A team of Chinese scientists will soon pioneer the use of a breakthrough gene-editing technique to inject modified cells on humans during clinical trials.
The team, which received ethical approval on July 6 from the review board of the West China Hospital in Chengdu, will begin testing genetically altered cells on lung cancer patients in August.
Led by oncologist Lu You from the Sichuan University, scientists will modify the cells using CRISPR-Cas9, a form of "genetic engineering scissors" that allows experts to edit DNA with precision.
"I hope we are the first," Lu tells the scientific journal Nature. "And more importantly, I hope we can get positive data from the trial."
How The Clinical Trial Will Work
Lu and colleagues will enroll patients diagnosed with metastatic non-small lung cancer, as well as patients for whom radiation therapy, chemotherapy and other forms of treatment have failed.

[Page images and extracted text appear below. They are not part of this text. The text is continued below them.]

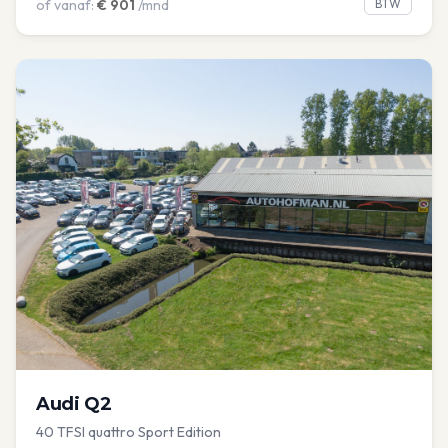
of vanaf:
€
901
/mnd
BTW
Audi
Q2
40 TFSI quattro Sport Edition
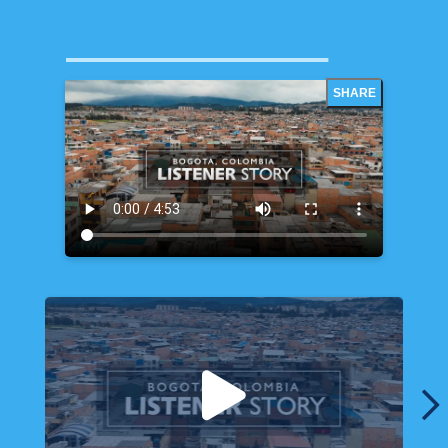
SHARE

According to Lu, current treatment options are very limited, but the CRISPR-Cas9 technique holds great promise in bringing benefits to patients, particularly to cancer patients.
The research team will extract T-cells from the blood of patients and use the gene editing technique to knock out a gene in these cells.

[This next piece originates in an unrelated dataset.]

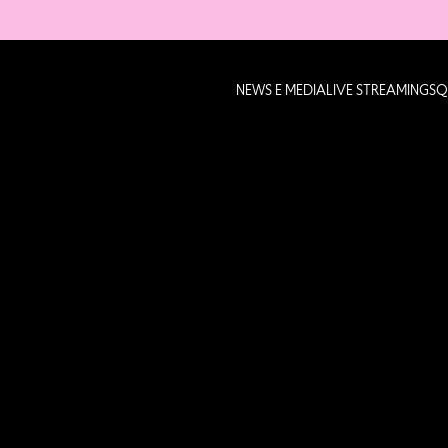
NEWS E MEDIA
LIVE STREAMING
SQ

The gene will encode a protein known as PD-1 which acts as a check on the T-cells' capacity to trigger an immune response, preventing it from targeting healthy cells.
The modified T-cells will be multiplied in a laboratory and injected into the bloodstream of the patient. The team hopes the modified cells will circulate and directly target the cancer.
Previous research has shown that CRISPR can result in gene edits at the wrong place in the genome.
Because of this, biotechnology company Chengdu MedGencell will validate the modified cells in the Chinese trial to make sure that the correct genes are removed.
Meanwhile, Timothy Chan from the Memorial Sloan Kettering Cancer Center is worried that the approach might trigger an excessive autoimmune response — the cells might start attacking the gut, the adrenaline glands or other healthy tissues.
"All the T-cells - everything will be active," says Chan. "That will be a concern."
Chan suggests that the Chinese team take the T-cells from the site of the tumor, because they would already be specialized for targeting cancer.
However, oncologist Lei Deng, who is one of the researchers in the Chinese study, says the lung cancer tumors targeted in the clinical trial cannot be accessed easily.
Deng says the project is reassured by antibody therapies approved by the FDA. These therapies did not display a high level of autoimmune response.
Trials In The United States?
Clinical researcher Carl June from the University of Pennsylvania, who has led a human clinical trial using another gene-editing technique, believes the Chinese team's plans are a step forward.
June's previous research has helped patients fight against HIV. He is also a scientific adviser on a proposed trial that would use CRISPR-Cas9 to modify cells for cancer treatment.
Last month, the project with June received approval from the U.S. National Institutes of Health, but scientists require the greenlight of the Food and Drug Administration and a university review board to proceed.
This U.S. trial also plans to knock out the gene for PD-1 and a second gene, and then insert a third gene before the modified cells are injected to the patient.